#### [REQUIREMENT]
Using the records below, write out again exactly the lines that begin at the line containing "authentication을 학습할 때 다룬다." and end at the line containing "4. **Log appropriately**", and no other lines.
Start of DATA TO PROCESS
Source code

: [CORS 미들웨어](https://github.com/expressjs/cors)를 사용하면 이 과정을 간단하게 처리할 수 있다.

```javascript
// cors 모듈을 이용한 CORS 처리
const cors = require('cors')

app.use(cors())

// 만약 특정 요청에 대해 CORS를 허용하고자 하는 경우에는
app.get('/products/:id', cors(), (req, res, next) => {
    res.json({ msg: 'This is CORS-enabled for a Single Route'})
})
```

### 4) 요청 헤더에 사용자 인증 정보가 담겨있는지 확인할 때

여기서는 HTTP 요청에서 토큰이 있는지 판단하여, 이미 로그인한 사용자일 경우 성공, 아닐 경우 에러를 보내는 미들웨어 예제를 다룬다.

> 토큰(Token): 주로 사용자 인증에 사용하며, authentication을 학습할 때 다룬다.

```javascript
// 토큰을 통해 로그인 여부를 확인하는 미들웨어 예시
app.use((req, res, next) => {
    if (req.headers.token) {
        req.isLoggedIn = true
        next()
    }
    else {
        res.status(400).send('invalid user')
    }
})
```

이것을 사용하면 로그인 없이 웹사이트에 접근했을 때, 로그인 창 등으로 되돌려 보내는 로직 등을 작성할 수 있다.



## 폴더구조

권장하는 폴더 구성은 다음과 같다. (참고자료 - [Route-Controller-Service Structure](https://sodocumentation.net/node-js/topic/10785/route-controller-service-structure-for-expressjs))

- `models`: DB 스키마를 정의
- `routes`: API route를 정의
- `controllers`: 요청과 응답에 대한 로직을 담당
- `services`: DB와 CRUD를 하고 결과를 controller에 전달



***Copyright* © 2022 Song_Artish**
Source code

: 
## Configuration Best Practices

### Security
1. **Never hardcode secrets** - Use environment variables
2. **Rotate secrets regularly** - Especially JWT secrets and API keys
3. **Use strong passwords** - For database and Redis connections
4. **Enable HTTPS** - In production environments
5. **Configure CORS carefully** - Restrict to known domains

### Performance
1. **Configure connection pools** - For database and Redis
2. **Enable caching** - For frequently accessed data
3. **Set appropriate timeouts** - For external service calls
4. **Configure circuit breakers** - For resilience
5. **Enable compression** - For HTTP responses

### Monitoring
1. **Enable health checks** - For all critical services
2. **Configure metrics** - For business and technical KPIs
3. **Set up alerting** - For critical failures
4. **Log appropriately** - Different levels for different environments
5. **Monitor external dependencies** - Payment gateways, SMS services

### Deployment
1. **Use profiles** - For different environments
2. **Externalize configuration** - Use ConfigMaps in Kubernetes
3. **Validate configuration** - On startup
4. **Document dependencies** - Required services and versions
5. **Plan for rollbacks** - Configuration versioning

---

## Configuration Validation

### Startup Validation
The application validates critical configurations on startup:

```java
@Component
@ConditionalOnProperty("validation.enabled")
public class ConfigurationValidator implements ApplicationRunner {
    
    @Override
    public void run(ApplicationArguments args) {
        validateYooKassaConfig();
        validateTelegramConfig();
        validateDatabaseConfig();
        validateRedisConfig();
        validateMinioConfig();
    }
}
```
End of DATA TO PROCESS
#### [THE COMPLETED TASK]
> 토큰(Token): 주로 사용자 인증에 사용하며, authentication을 학습할 때 다룬다.

```javascript
// 토큰을 통해 로그인 여부를 확인하는 미들웨어 예시
app.use((req, res, next) => {
    if (req.headers.token) {
        req.isLoggedIn = true
        next()
    }
    else {
        res.status(400).send('invalid user')
    }
})
```

이것을 사용하면 로그인 없이 웹사이트에 접근했을 때, 로그인 창 등으로 되돌려 보내는 로직 등을 작성할 수 있다.



## 폴더구조

권장하는 폴더 구성은 다음과 같다. (참고자료 - [Route-Controller-Service Structure](https://sodocumentation.net/node-js/topic/10785/route-controller-service-structure-for-expressjs))

- `models`: DB 스키마를 정의
- `routes`: API route를 정의
- `controllers`: 요청과 응답에 대한 로직을 담당
- `services`: DB와 CRUD를 하고 결과를 controller에 전달



***Copyright* © 2022 Song_Artish**
Source code

: 
## Configuration Best Practices

### Security
1. **Never hardcode secrets** - Use environment variables
2. **Rotate secrets regularly** - Especially JWT secrets and API keys
3. **Use strong passwords** - For database and Redis connections
4. **Enable HTTPS** - In production environments
5. **Configure CORS carefully** - Restrict to known domains

### Performance
1. **Configure connection pools** - For database and Redis
2. **Enable caching** - For frequently accessed data
3. **Set appropriate timeouts** - For external service calls
4. **Configure circuit breakers** - For resilience
5. **Enable compression** - For HTTP responses

### Monitoring
1. **Enable health checks** - For all critical services
2. **Configure metrics** - For business and technical KPIs
3. **Set up alerting** - For critical failures
4. **Log appropriately** - Different levels for different environments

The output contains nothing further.